Przed chwilą Sąsiad przysłał mi zdjęcia z Rancha, tam po śniegu zostało już tylko wspomnienie w postaci błota. W mieście dopiero dziś temperatura wzrosła na tyle by śneig zaczął zmieniać się w wodę. Jednak aby nie było zbyt pięknie, ziemia jeszcze nie odmarzła, miejscami pokryta jest warstwą lodu. Droga dojazdowa do naszej posesji zamieniła się w rzekę , by wyruszyć na spacer trzeba by organizować przeprawę pontonową lub spływ kajakowy.

Dlatego też mimo pięknego słońca i ciepła zostałam w domu, poświęciłam się porządkom komputerowym. Oczywiście od czasu do czasu robiłam sobie przerwy i w czasie jednej upolowałam dzięcioła zielonego. Ptak na ogół zimą buszuje w ściółce leśnej i wielkim mrowisku. Tym razem z powodu sporej ilości śniegu szukał pożywienia na dębie  rosnącym przed domem.





piątek, 19 lutego 2021

Prawdziwa zima !

Zima na złość globalnemu ociepleniu postanowiła zatrzymać się u nas nieco dłużej, sypnęła śniegiem i przymroziła. Obawiając się niskich temperatur postanowiliśmy w miniony weekend pojechać  sprawdzić jak miewa się nasza hacjenda.  Jakież było moje zdziwienie gdy zjechałam z ekspresówki  a na lokalnej drodze spotkałam się z zalegającym i to w sporych ilościach śniegiem.  Tym razem to na południu było więcej białego puch niż w centrum kraju. Roztropnie, powoli pokonywałam kolejne kilometry trasy, zastanawiałam się przy tym jak też będzie wyglądać nasza szutrowa droga i czy dojedziemy do Rancha.  Szczęśliwie okazało się, że wiejską drogę aż pod las odśnieżył  pług. Drogę nieco ogarnął ale przed naszą bramą zostawił nieelegancką zaspę, aby wjechać na posesję wpierw trzeba było namachać się łopatą……   to nie popsuło nam humorów, cieszyliśmy się prawdziwą zimą.

Słoneczna pogoda zachęcała do spacerów, bitew śnieżnych oraz kuligu. 

Kolejnego dnia rodzina stanęła na wysokości zadania.
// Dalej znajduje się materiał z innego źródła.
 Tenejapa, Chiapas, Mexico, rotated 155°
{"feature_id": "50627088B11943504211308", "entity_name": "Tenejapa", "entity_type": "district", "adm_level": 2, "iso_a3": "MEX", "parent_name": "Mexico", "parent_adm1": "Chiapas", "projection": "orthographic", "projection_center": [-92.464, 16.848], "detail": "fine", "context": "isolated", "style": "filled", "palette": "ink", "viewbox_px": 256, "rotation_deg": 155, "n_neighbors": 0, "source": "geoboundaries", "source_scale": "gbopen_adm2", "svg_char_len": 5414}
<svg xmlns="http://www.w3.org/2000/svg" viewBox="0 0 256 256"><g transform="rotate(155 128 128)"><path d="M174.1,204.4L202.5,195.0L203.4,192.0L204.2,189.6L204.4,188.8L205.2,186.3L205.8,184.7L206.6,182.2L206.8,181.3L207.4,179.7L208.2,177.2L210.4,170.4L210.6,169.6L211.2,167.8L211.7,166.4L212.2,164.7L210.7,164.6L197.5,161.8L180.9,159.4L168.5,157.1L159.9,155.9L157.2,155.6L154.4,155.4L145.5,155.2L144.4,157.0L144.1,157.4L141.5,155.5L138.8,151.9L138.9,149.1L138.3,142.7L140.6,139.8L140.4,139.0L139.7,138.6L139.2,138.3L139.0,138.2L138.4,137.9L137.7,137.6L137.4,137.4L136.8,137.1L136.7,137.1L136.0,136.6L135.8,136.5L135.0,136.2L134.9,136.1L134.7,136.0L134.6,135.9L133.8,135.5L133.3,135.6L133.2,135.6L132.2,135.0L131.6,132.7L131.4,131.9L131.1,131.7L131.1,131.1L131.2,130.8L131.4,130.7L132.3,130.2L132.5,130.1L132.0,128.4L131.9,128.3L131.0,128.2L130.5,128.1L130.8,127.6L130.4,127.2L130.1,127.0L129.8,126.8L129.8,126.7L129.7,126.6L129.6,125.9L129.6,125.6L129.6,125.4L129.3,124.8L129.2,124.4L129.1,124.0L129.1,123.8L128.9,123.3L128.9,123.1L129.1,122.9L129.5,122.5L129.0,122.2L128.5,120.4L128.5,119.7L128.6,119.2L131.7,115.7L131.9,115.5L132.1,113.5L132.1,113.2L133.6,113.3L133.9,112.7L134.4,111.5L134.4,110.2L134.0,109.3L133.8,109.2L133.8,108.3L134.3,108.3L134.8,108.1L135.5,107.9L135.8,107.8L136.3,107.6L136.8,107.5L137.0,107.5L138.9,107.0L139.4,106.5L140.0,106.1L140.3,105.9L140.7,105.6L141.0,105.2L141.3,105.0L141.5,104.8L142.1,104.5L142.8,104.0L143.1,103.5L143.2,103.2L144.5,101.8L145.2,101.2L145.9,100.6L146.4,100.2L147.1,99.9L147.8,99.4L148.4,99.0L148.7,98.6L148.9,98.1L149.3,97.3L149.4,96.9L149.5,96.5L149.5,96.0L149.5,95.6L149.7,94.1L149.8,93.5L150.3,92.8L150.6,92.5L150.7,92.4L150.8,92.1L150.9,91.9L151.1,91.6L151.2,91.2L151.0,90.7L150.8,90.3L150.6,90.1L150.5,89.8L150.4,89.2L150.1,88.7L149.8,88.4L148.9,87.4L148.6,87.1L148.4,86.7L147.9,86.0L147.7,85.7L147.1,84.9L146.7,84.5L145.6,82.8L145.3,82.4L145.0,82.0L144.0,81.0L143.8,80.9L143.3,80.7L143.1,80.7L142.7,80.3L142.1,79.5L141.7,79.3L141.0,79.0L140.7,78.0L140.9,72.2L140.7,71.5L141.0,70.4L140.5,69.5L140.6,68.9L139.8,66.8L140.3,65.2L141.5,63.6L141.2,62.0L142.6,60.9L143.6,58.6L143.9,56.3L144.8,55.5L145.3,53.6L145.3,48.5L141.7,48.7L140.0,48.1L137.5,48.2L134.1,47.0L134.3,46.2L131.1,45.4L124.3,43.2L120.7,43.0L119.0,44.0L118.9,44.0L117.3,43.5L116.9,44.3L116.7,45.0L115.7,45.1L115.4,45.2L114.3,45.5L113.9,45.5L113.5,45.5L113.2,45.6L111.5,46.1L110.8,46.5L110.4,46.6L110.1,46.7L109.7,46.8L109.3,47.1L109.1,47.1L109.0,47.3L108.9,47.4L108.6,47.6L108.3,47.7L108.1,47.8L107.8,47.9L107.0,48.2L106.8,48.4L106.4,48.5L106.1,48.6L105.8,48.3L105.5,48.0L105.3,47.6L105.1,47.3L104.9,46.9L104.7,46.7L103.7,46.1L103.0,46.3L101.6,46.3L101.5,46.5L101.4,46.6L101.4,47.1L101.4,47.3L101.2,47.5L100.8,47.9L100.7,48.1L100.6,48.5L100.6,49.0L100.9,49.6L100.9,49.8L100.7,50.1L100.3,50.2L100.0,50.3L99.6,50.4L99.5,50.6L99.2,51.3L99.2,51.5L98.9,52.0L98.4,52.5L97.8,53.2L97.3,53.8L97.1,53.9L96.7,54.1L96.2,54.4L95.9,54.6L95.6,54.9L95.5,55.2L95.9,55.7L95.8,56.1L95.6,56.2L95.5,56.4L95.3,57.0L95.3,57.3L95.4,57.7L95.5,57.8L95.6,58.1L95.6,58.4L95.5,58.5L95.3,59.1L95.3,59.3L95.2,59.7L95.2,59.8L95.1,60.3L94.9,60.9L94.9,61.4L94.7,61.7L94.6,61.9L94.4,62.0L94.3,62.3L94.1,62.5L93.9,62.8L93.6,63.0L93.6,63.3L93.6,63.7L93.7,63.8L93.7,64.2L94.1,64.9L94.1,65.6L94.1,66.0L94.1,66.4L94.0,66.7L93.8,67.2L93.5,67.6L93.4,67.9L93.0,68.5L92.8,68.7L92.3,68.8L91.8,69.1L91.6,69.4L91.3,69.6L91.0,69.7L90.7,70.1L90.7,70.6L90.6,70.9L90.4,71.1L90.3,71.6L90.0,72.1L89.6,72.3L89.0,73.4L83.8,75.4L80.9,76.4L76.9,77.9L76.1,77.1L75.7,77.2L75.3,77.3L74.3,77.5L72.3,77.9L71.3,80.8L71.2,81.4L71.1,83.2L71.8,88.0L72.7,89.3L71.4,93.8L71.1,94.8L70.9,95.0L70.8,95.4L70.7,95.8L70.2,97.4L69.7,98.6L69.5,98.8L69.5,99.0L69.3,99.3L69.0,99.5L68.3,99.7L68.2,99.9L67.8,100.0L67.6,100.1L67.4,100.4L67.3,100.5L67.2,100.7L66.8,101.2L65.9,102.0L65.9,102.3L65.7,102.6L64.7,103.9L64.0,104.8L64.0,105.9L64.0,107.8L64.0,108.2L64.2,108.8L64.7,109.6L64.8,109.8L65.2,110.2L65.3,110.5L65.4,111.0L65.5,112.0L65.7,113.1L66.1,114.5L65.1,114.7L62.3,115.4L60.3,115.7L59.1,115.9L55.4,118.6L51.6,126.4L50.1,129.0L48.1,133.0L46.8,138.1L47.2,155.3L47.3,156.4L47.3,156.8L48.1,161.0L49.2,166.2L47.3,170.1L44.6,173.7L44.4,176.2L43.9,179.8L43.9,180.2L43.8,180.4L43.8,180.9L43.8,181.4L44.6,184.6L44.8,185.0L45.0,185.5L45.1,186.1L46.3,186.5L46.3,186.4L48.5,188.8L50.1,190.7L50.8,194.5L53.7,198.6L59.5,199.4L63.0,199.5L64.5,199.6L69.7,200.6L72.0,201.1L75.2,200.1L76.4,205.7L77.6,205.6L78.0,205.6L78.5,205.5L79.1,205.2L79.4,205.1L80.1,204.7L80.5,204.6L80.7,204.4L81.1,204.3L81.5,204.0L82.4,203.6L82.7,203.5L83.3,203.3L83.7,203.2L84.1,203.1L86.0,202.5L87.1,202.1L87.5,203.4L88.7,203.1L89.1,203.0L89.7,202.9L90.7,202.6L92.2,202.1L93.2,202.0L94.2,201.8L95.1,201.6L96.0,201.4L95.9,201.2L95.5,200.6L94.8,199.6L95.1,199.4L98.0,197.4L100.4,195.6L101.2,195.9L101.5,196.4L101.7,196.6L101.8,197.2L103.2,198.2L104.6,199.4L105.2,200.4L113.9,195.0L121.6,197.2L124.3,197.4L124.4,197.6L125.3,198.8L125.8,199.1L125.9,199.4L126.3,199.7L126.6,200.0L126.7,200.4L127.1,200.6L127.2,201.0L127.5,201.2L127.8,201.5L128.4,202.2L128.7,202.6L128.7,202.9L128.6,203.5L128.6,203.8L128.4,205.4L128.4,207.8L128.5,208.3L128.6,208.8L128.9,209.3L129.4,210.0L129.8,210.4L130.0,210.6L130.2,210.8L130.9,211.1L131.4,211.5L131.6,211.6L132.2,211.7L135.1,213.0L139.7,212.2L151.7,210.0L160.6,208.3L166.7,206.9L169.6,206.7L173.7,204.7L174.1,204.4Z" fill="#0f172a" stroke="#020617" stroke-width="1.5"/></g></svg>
Wujo zorganizował prawdziwy kulig. Sanie zaprzężone w dwa konie pędziły przez las. Skrzący śnieg sypał się spod końskich kopyt, dzwoniły dzwoneczki w uprzęży, dziesięcino stopniowy mróz, słońce…… nie wierzyłam iż jeszcze coś takiego przeżyje.  Zima z mojego dzieciństwa wróciła !
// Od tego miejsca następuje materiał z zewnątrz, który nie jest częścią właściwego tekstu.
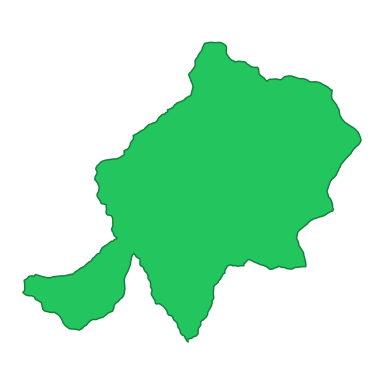 Gakiling, Ha, Bhutan (Natural Earth projection)
{"feature_id": "84629894B40252407393905", "entity_name": "Gakiling", "entity_type": "district", "adm_level": 2, "iso_a3": "BTN", "parent_name": "Bhutan", "parent_adm1": "Ha", "projection": "natural_earth1", "projection_center": [89.208, 27.137], "detail": "fine", "context": "isolated", "style": "filled", "palette": "green", "viewbox_px": 384, "rotation_deg": 0, "n_neighbors": 0, "source": "geoboundaries", "source_scale": "gbopen_adm2", "svg_char_len": 5938}
<svg xmlns="http://www.w3.org/2000/svg" viewBox="0 0 384 384"><path d="M69.6,328.8L73.4,329.1L75.3,329.1L77.4,329.7L79.3,330.0L81.3,329.1L83.0,327.7L84.0,326.4L86.3,325.2L88.2,322.8L90.5,320.7L92.8,319.4L95.6,319.6L96.8,319.4L99.0,318.2L102.9,317.3L106.5,314.4L107.8,313.2L112.7,311.0L114.0,307.4L113.8,306.4L114.8,304.2L116.5,302.6L118.1,301.6L119.9,299.4L122.3,297.4L123.5,295.7L124.2,293.6L124.9,288.9L124.3,280.5L124.5,278.5L125.6,275.3L128.1,270.7L130.2,265.0L131.3,258.7L132.1,255.5L133.9,253.5L135.2,255.0L136.2,256.7L138.3,258.2L139.5,258.7L139.9,259.2L140.1,259.8L139.9,263.2L140.0,264.6L140.7,265.7L143.0,266.8L143.4,267.4L144.5,270.6L145.8,272.1L146.4,272.2L146.9,273.3L147.9,275.0L148.1,278.4L148.7,279.6L149.9,281.1L150.5,282.3L150.6,287.1L151.3,288.2L152.1,290.1L152.1,290.8L151.4,292.6L151.4,294.6L153.8,298.7L154.7,299.7L155.5,303.3L156.0,303.7L157.2,304.0L158.4,303.6L159.6,303.8L163.4,306.4L164.7,307.7L166.2,310.0L166.9,311.1L167.7,313.7L168.5,314.8L169.0,315.1L170.9,315.5L172.0,316.2L172.7,317.3L173.7,319.8L177.1,322.9L177.8,326.9L179.7,329.6L180.1,330.9L180.3,332.3L180.9,333.5L181.6,334.6L183.4,335.4L184.4,336.2L186.2,339.8L187.4,341.3L187.9,341.7L187.9,340.4L188.1,339.6L188.4,339.1L189.6,338.6L191.6,338.2L192.2,337.9L193.3,336.8L195.9,336.1L196.7,335.4L198.1,333.7L198.1,329.7L198.8,327.7L200.5,325.5L200.8,324.2L200.6,322.3L200.8,321.8L202.4,320.0L203.3,320.0L204.4,318.7L206.2,317.2L207.6,314.5L207.7,312.7L207.9,312.2L211.5,305.6L212.0,303.6L212.2,300.8L213.2,299.3L213.8,297.9L213.3,294.2L213.8,286.5L214.7,285.3L218.0,282.5L218.8,280.7L220.7,278.8L221.1,277.4L222.0,276.4L223.1,273.9L224.5,273.3L224.9,272.7L224.9,270.9L225.1,269.9L226.2,268.2L226.9,266.7L227.6,266.1L230.4,264.7L233.2,265.9L234.7,265.5L238.2,266.2L241.2,265.7L243.7,265.7L244.0,265.3L243.8,264.3L243.9,263.8L245.2,262.9L246.1,261.5L248.4,259.4L251.8,260.6L254.5,262.2L257.5,263.2L260.0,264.5L263.6,265.4L266.0,266.4L266.9,266.9L269.2,268.9L270.2,269.3L272.7,269.0L275.5,267.7L277.5,267.2L278.1,266.4L278.6,266.2L281.9,267.4L285.0,267.6L286.8,268.6L291.4,269.1L293.4,268.4L295.2,267.4L297.1,267.4L301.7,266.7L305.7,266.6L305.9,264.0L305.0,259.3L303.9,255.7L303.5,252.6L298.9,245.4L298.6,243.2L298.0,241.3L296.5,238.4L297.8,232.1L299.2,230.4L307.5,223.7L308.9,222.0L310.6,220.6L313.3,219.1L318.8,217.2L323.7,215.8L325.7,214.7L328.2,212.9L330.9,211.5L332.8,211.0L333.3,209.3L332.6,207.5L332.4,203.7L332.1,202.8L330.3,198.5L328.8,197.3L327.9,194.1L327.3,192.8L327.1,191.8L327.1,190.8L329.5,183.5L330.8,180.6L331.4,180.0L331.7,179.2L333.8,177.8L336.2,175.0L337.2,172.5L338.7,170.0L339.1,168.3L340.4,166.6L340.9,164.7L345.2,159.4L348.0,156.3L350.8,153.7L352.1,151.2L353.5,149.4L356.7,146.1L358.4,144.9L360.2,142.4L360.2,141.8L361.0,140.8L360.9,139.7L360.6,138.2L359.6,135.4L358.6,133.2L358.0,132.1L354.4,128.5L347.8,124.3L346.4,123.2L345.0,122.5L341.7,118.6L341.1,117.3L340.2,116.2L339.5,113.3L339.2,110.7L338.8,109.4L336.9,106.2L336.6,104.9L335.3,103.4L333.2,100.5L332.4,99.8L331.7,98.0L331.6,95.1L331.7,92.8L332.2,90.4L328.6,88.0L327.9,87.0L326.5,86.4L325.6,85.7L324.2,85.2L320.4,82.9L319.2,82.5L315.8,81.7L313.3,82.0L310.2,81.9L309.0,81.3L307.1,79.9L305.6,79.3L303.0,78.6L299.3,78.7L291.8,76.1L289.0,75.9L285.1,76.5L283.1,77.9L282.1,79.1L280.7,79.9L276.0,78.9L272.2,79.3L269.7,79.3L268.5,79.9L267.3,81.1L266.8,81.1L264.7,79.1L264.3,78.2L260.5,75.5L259.6,74.3L258.8,72.8L258.7,69.4L258.0,67.9L257.3,67.3L253.3,67.4L250.7,66.4L248.6,64.8L246.6,63.6L245.6,62.2L244.6,61.9L238.8,61.2L236.3,61.8L235.1,61.9L233.3,60.8L231.6,60.1L229.8,58.6L226.6,53.9L226.2,51.8L226.5,47.8L226.1,46.4L225.4,45.1L220.8,42.5L218.3,42.4L215.1,42.8L212.9,42.4L209.5,42.3L208.9,42.6L207.5,42.9L205.0,43.2L204.3,43.9L202.6,47.6L201.6,50.7L200.5,52.0L198.4,55.0L197.5,57.2L196.4,58.4L195.0,60.8L195.3,65.4L194.8,66.6L190.9,71.9L188.9,73.9L188.8,75.2L190.0,77.8L190.9,80.8L192.6,84.4L193.0,86.1L192.9,87.5L191.0,94.8L190.7,95.6L189.2,96.2L186.0,98.0L183.9,100.2L180.1,101.9L177.1,102.9L175.5,104.4L175.1,104.5L172.6,107.6L171.7,107.9L170.9,108.7L170.4,109.0L167.6,109.7L167.5,110.2L167.7,111.8L167.5,112.2L165.7,112.6L164.9,113.8L164.5,114.1L162.7,114.4L161.6,115.0L160.2,116.6L158.8,117.6L157.4,120.5L155.7,122.1L154.7,122.6L152.9,123.0L151.4,123.9L148.7,124.7L145.3,127.8L144.0,129.5L140.5,131.1L137.1,133.6L133.3,135.4L133.4,138.9L133.1,139.5L130.6,142.6L130.4,143.0L130.4,144.7L129.7,145.6L129.1,147.3L128.7,147.9L127.4,149.3L125.9,149.7L125.6,150.1L124.5,150.6L124.0,151.2L124.3,153.6L124.2,154.3L123.6,155.2L121.8,156.1L120.9,157.0L117.1,158.8L115.9,159.0L113.9,158.9L105.4,160.2L102.4,161.2L100.3,162.6L98.5,164.7L96.9,166.1L96.4,167.0L96.0,168.0L95.8,169.1L97.1,171.6L97.2,172.7L96.8,173.8L95.3,176.4L94.8,179.2L95.0,179.8L96.3,181.2L97.6,183.0L98.7,185.6L99.1,187.2L99.1,188.3L98.4,191.8L97.3,193.7L97.0,194.8L97.4,196.7L99.8,200.1L101.0,203.0L101.5,203.5L102.5,203.8L105.6,204.4L106.2,205.1L106.2,206.9L106.6,208.9L106.1,211.2L106.1,212.9L106.8,214.3L107.7,215.0L110.3,215.2L111.8,216.3L112.4,217.5L112.8,219.0L112.9,225.8L111.6,229.1L111.6,229.6L112.1,230.9L113.2,232.5L113.9,235.0L114.2,235.6L115.8,237.0L116.5,237.4L116.9,238.4L113.9,240.1L113.3,241.1L111.4,241.3L107.1,244.7L104.7,245.9L103.8,246.7L102.5,247.4L102.1,248.0L101.3,249.7L100.6,250.6L99.6,253.5L97.7,253.8L97.0,254.2L94.2,257.4L92.6,258.5L91.4,260.7L89.2,261.9L87.3,263.4L84.0,266.6L80.7,268.0L79.5,268.9L78.3,270.0L75.0,272.1L73.6,273.8L63.4,276.0L61.1,275.9L53.3,276.7L50.8,277.6L47.6,277.8L41.2,276.3L35.7,274.5L35.0,275.0L33.7,276.6L32.3,275.8L29.0,276.3L26.9,278.8L24.2,280.2L24.7,284.5L24.7,287.3L24.8,289.3L24.2,291.2L23.2,292.0L23.0,292.7L25.9,294.9L27.2,295.4L29.4,295.8L31.7,295.7L34.1,296.7L34.5,297.1L35.3,299.0L35.7,299.5L38.6,300.9L41.3,302.6L42.0,305.1L42.1,306.3L42.6,307.3L42.8,309.1L44.3,310.9L50.3,312.3L52.0,312.5L54.6,312.4L58.4,314.8L59.7,316.2L61.6,319.0L62.4,320.8L63.4,323.4L64.3,324.3L65.5,325.8L69.6,328.8Z" fill="#22c55e" stroke="#15803d" stroke-width="1.5"/></svg>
   tak wyglądała droga lokalna.



środa, 10 lutego 2021

Czeczotka

    Mieliśmy w tym a raczej w zeszłym roku normalną wiosnę, normalne polskie lato z jego wszystkimi atrybutami (deszcze, komary) a teraz mamy normalną polską zimę (mróz, śnieg, zawieje, zaspy). Powinnam dopisać jeszcze: korki oraz zaskoczenie służb drogowych.

    Właśnie przez zaskoczenie służb drogowych albo raczej przez ich taktykę walki z żywiołem polegającą na odśnieżaniu po tym jak skończy się opad, utknęłam w domu. By czas wykorzystać produktywnie wzięłam się za niezbyt lubianą pracę papierkową. I tak po pierwszej godzinie pomyślałam: a może by tak …. przygotować obiad(szybko poszło). Po następnej godzinie z papierami znów pojawiło się: a może by tak ….. pranie wstawić (też szybko poszło). Ponownie zasiadłam do księgowania, znów upłynęła godzina i pojawiło się magiczne: a może by tak… (no właśnie ale co ? wszystko już zrobiłam!) OK. zrobię sobie przerwę bo mnie kręgosłup rozboli i oczy ….. popatrzę na wirujące płatki za oknem. Pięć minut później stałam w oknie z teleobiektywem. Przyszła córka i pyta:  coś tam widzisz, bo ja tylko śnieg i suche badyle nawłoci? Przyjrzyj się dobrze odpowiedziałam ….. Na jednym z nawłociowych sucharów siedziały i wyjadały nasionka  dwa maleńkie ptaszki. Ptaszki w czerwonych czapeczkach z lekko różowym brzuszkiem okazały się  Czeczotkami. Pojawiają się u nas gościnnie zimą, chyba specjalnie by ożywić krajobraz i dać mi wymówkę od pracy.